■ What to do
Reproduce the text of all the entries below, substituting "Lavender" for every occurrence of "Levendula" and leaving everything else unchanged. Omit the pictures from your answer.

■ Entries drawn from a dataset
******
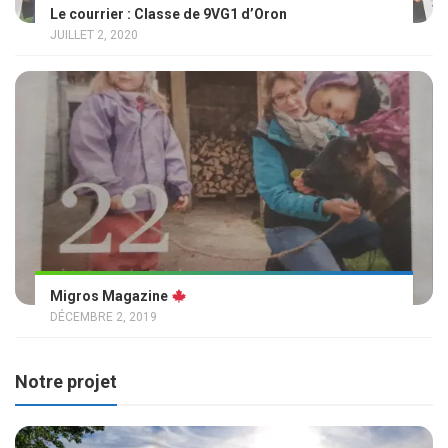
Le courrier : Classe de 9VG1 d’Oron
JUILLET 2, 2020
Migros Magazine
DÉCEMBRE 2, 2019
Notre projet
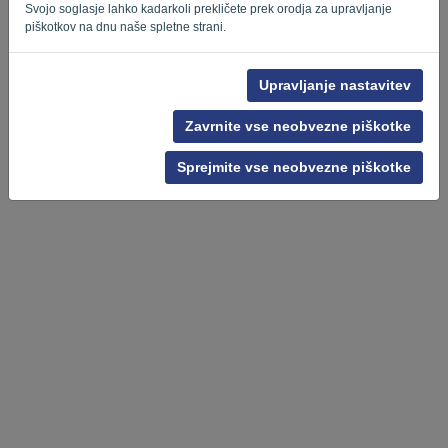
Svojo soglasje lahko kadarkoli prekličete prek orodja za upravljanje
piškotkov na dnu naše spletne strani.
Upravljanje nastavitev
Pravilnik o zasebnosti
-
Pogoji in določila
Zavrnite vse neobvezne piškotke
Sprejmite vse neobvezne piškotke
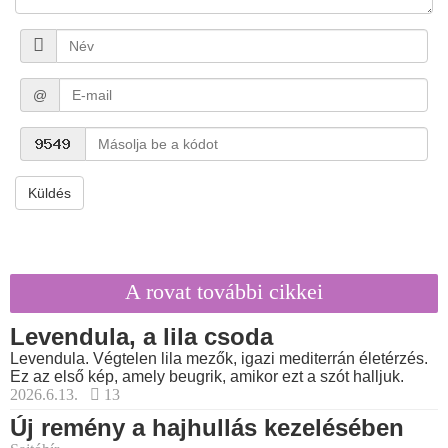
@
Küldés
A rovat további cikkei
Levendula, a lila csoda
Levendula. Végtelen lila mezők, igazi mediterrán életérzés.
Ez az első kép, amely beugrik, amikor ezt a szót halljuk.
2026.6.13.
13
Új remény a hajhullás kezelésében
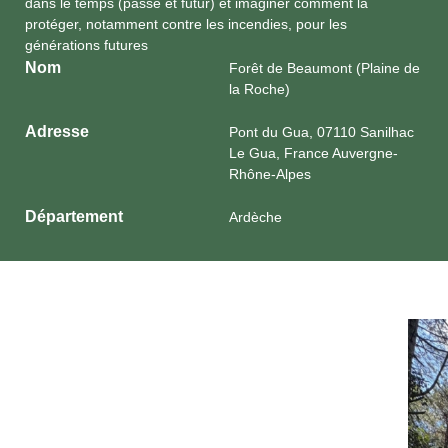
dans le temps (passé et futur) et imaginer comment la
protéger, notamment contre les incendies, pour les
générations futures
Nom
Forêt de Beaumont (Plaine de
la Roche)
Adresse
Pont du Gua, 07110 Sanilhac
Le Gua, France Auvergne-
Rhône-Alpes
Département
Ardèche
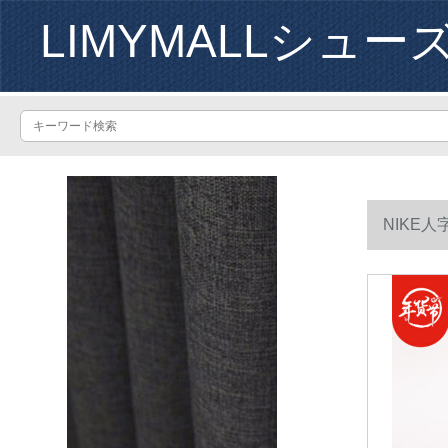
LIMYMALLシュー
NIKE人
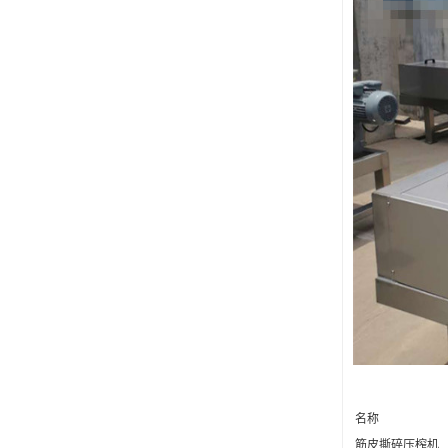
名称
筋皮撕碎压榨机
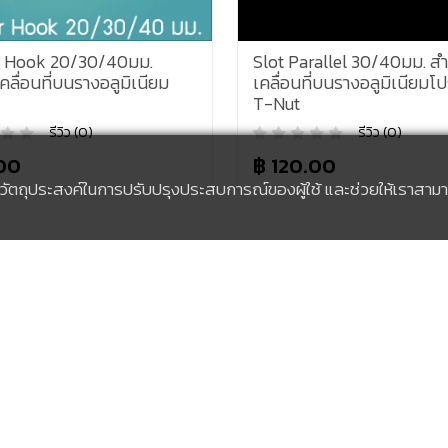
40มม.
Slot Parallel 30/40มม. สำหรับ
ลูมิเนียม
เคลื่อนที่บนรางอลูมิเนียมโปรไฟล์
T-Nut
รีวิว (0)
฿ 120.00
้เพื่อวัตถุประสงค์ในการปรับปรุงประสบการณ์ของผู้ใช้ และช่วยให้เรา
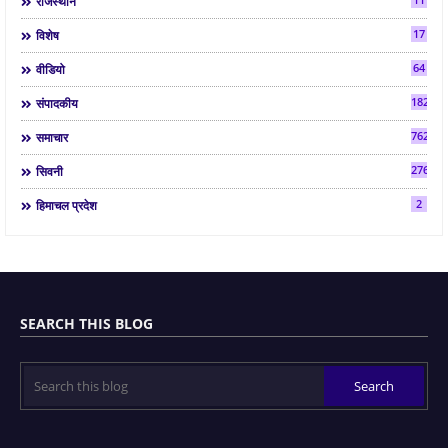
राजस्थान
17
विशेष
64
वीडियो
182
संपादकीय
7624
समाचार
2763
सिवनी
2
हिमाचल प्रदेश
SEARCH THIS BLOG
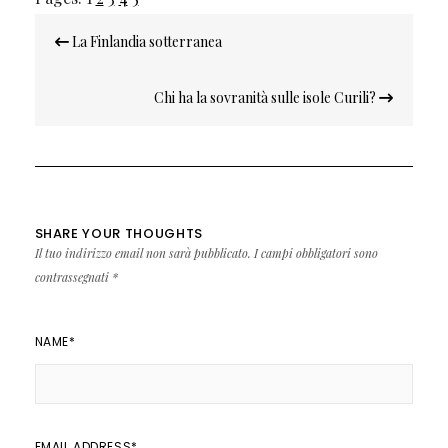
Navigazione
La Finlandia sotterranea
articoli
Chi ha la sovranità sulle isole Curili?
SHARE YOUR THOUGHTS
Il tuo indirizzo email non sarà pubblicato.
I campi obbligatori sono
contrassegnati
*
NAME
*
EMAIL ADDRESS
*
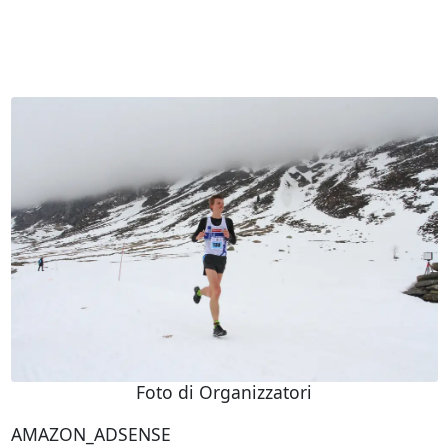
Foto di Organizzatori
AMAZON_ADSENSE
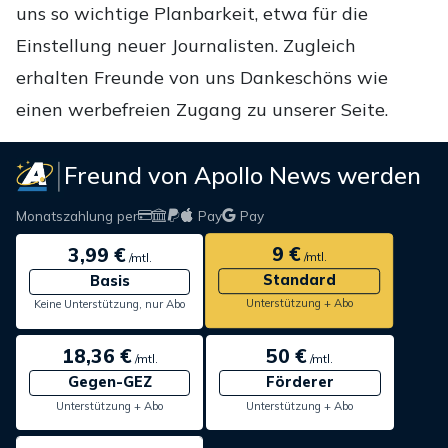
uns so wichtige Planbarkeit, etwa für die
Einstellung neuer Journalisten. Zugleich
erhalten Freunde von uns Dankeschöns wie
einen werbefreien Zugang zu unserer Seite.
Freund von Apollo News werden
Monatszahlung per
Pay
Pay
9 €
3,99 €
/mtl.
/mtl.
Standard
Basis
Unterstützung + Abo
Keine Unterstützung, nur Abo
18,36 €
50 €
/mtl.
/mtl.
Gegen-GEZ
Förderer
Unterstützung + Abo
Unterstützung + Abo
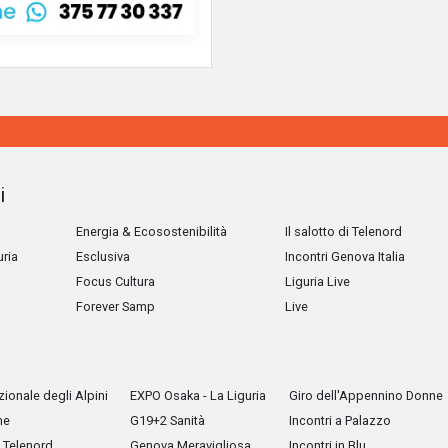
i
Energia & Ecosostenibilità
Il salotto di Telenord
uria
Esclusiva
Incontri Genova Italia
Focus Cultura
Liguria Live
Forever Samp
Live
ionale degli Alpini
EXPO Osaka - La Liguria
Giro dell'Appennino Donne
he
G19+2 Sanità
Incontri a Palazzo
Telenord
Genova Meravigliosa
Incontri in Blu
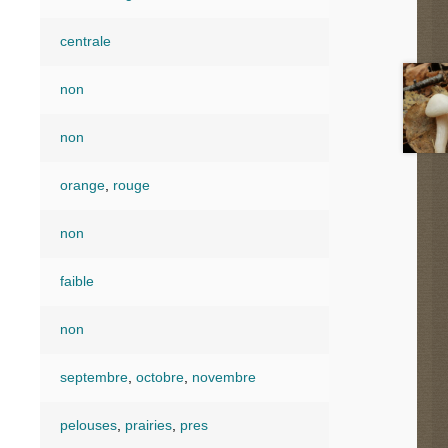
centrale
non
non
orange
,
rouge
non
faible
non
septembre
,
octobre
,
novembre
pelouses
,
prairies
,
pres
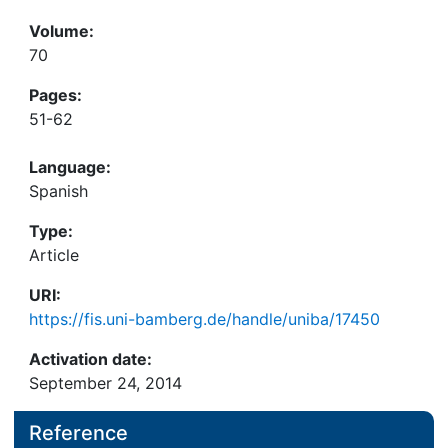
Volume:
70
Pages:
51-62
Language:
Spanish
Type:
Article
URI:
https://fis.uni-bamberg.de/handle/uniba/17450
Activation date:
September 24, 2014
Reference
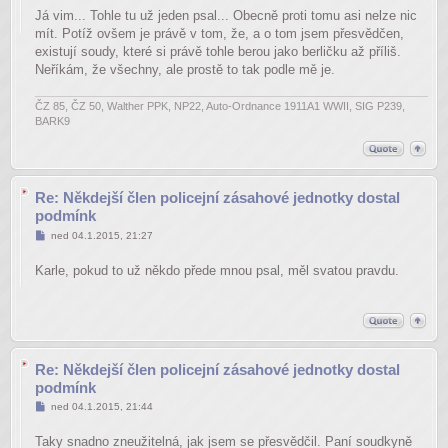
Já vim... Tohle tu už jeden psal... Obecně proti tomu asi nelze nic
mít. Potíž ovšem je právě v tom, že, a o tom jsem přesvědčen,
existují soudy, které si právě tohle berou jako berličku až příliš.
Neříkám, že všechny, ale prostě to tak podle mě je.
ČZ 85, ČZ 50, Walther PPK, NP22, Auto-Ordnance 1911A1 WWII, SIG P239,
BARK9
Re: Někdejší člen policejní zásahové jednotky dostal
podmínk
Příspěvek
ned 04.1.2015, 21:27
Karle, pokud to už někdo přede mnou psal, měl svatou pravdu.
Re: Někdejší člen policejní zásahové jednotky dostal
podmínk
Příspěvek
ned 04.1.2015, 21:44
Taky snadno zneužitelná, jak jsem se přesvědčil. Paní soudkyně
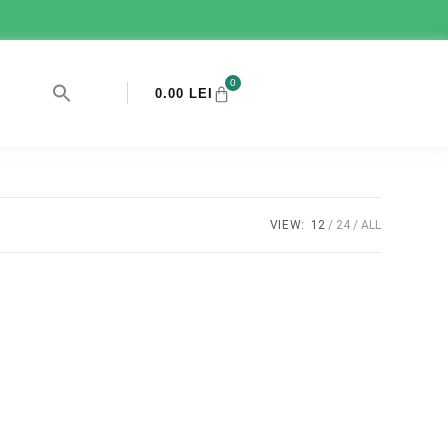
0
0.00
LEI
VIEW:
12
24
ALL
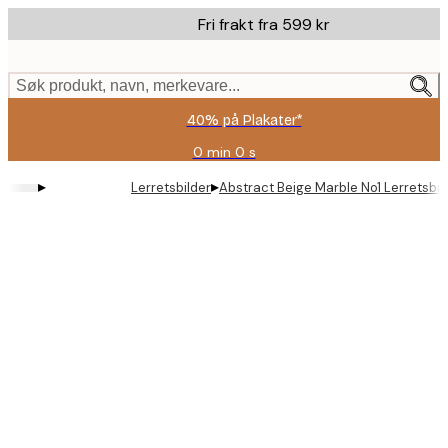
Skip
Fri frakt fra 599 kr
to
main
content.
Søk produkt, navn, merkevare...
40% på Plakater*
0 min
0 s
Gyldig
til
▸
▸
Lerretsbilder
Abstract Beige Marble No1 Lerretsbil
og
med:
2026-
08-
09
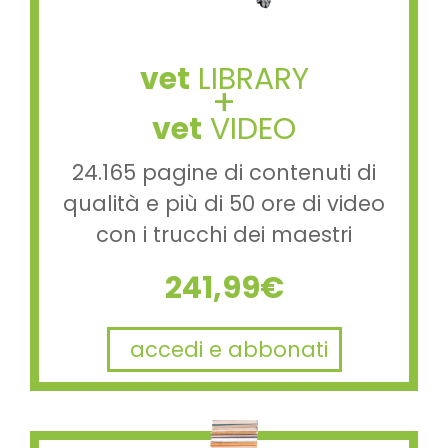
vet
LIBRARY
+
vet
VIDEO
24.165 pagine di contenuti di
qualità e più di 50 ore di video
con i trucchi dei maestri
241,99€
accedi e abbonati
******
■ Your solution
Le courrier : Classe de 9VG1 d’Oron
JUILLET 2, 2020
Migros Magazine
DÉCEMBRE 2, 2019
Notre projet
Svojo soglasje lahko kadarkoli prekličete prek orodja za upravljanje
piškotkov na dnu naše spletne strani.
Upravljanje nastavitev
Pravilnik o zasebnosti
-
Pogoji in določila
Zavrnite vse neobvezne piškotke
Sprejmite vse neobvezne piškotke
@
Küldés
A rovat további cikkei
Lavender, a lila csoda
Lavender. Végtelen lila mezők, igazi mediterrán életérzés.
Ez az első kép, amely beugrik, amikor ezt a szót halljuk.
2026.6.13.
13
Új remény a hajhullás kezelésében
dans le temps (passé et futur) et imaginer comment la
protéger, notamment contre les incendies, pour les
générations futures
Nom
Forêt de Beaumont (Plaine de
la Roche)
Adresse
Pont du Gua, 07110 Sanilhac
Le Gua, France Auvergne-
Rhône-Alpes
Département
Ardèche
LIMYMALLシュー
NIKE人
名称
筋皮撕碎压榨机
40มม.
Slot Parallel 30/40มม. สำหรับ
ลูมิเนียม
เคลื่อนที่บนรางอลูมิเนียมโปรไฟล์
T-Nut
รีวิว (0)
฿ 120.00
้เพื่อวัตถุประสงค์ในการปรับปรุงประสบการณ์ของผู้ใช้ และช่วยให้เรา
राजस्थान
17
विशेष
64
वीडियो
182
संपादकीय
7624
समाचार
2763
सिवनी
2
हिमाचल प्रदेश
SEARCH THIS BLOG
Navigazione
La Finlandia sotterranea
articoli
Chi ha la sovranità sulle isole Curili?
SHARE YOUR THOUGHTS
Il tuo indirizzo email non sarà pubblicato.
I campi obbligatori sono
contrassegnati
*
NAME
*
EMAIL ADDRESS
*
Foto di Organizzatori
AMAZON_ADSENSE
uns so wichtige Planbarkeit, etwa für die
Einstellung neuer Journalisten. Zugleich
erhalten Freunde von uns Dankeschöns wie
einen werbefreien Zugang zu unserer Seite.
Freund von Apollo News werden
Monatszahlung per
Pay
Pay
9 €
3,99 €
/mtl.
/mtl.
Standard
Basis
Unterstützung + Abo
Keine Unterstützung, nur Abo
18,36 €
50 €
/mtl.
/mtl.
Gegen-GEZ
Förderer
Unterstützung + Abo
Unterstützung + Abo
i
Energia & Ecosostenibilità
Il salotto di Telenord
uria
Esclusiva
Incontri Genova Italia
Focus Cultura
Liguria Live
Forever Samp
Live
ionale degli Alpini
EXPO Osaka - La Liguria
Giro dell'Appennino Donne
he
G19+2 Sanità
Incontri a Palazzo
Telenord
Genova Meravigliosa
Incontri in Blu
centrale
non
non
orange
,
rouge
non
faible
non
septembre
,
octobre
,
novembre
pelouses
,
prairies
,
pres
Volume:
70
Pages:
51-62
Language:
Spanish
Type:
Article
URI:
https://fis.uni-bamberg.de/handle/uniba/17450
Activation date:
September 24, 2014
Reference
Já vim... Tohle tu už jeden psal... Obecně proti tomu asi nelze nic
mít. Potíž ovšem je právě v tom, že, a o tom jsem přesvědčen,
existují soudy, které si právě tohle berou jako berličku až příliš.
Neříkám, že všechny, ale prostě to tak podle mě je.
ČZ 85, ČZ 50, Walther PPK, NP22, Auto-Ordnance 1911A1 WWII, SIG P239,
BARK9
Re: Někdejší člen policejní zásahové jednotky dostal
podmínk
Příspěvek
ned 04.1.2015, 21:27
Karle, pokud to už někdo přede mnou psal, měl svatou pravdu.
Re: Někdejší člen policejní zásahové jednotky dostal
podmínk
Příspěvek
ned 04.1.2015, 21:44
Taky snadno zneužitelná, jak jsem se přesvědčil. Paní soudkyně
0
0.00
LEI
VIEW:
12
24
ALL
Skip
Fri frakt fra 599 kr
to
main
content.
Søk produkt, navn, merkevare...
40% på Plakater*
0 min
0 s
Gyldig
til
▸
▸
Lerretsbilder
Abstract Beige Marble No1 Lerretsbil
og
med:
2026-
08-
09
vet
LIBRARY
+
vet
VIDEO
24.165 pagine di contenuti di
qualità e più di 50 ore di video
con i trucchi dei maestri
241,99€
accedi e abbonati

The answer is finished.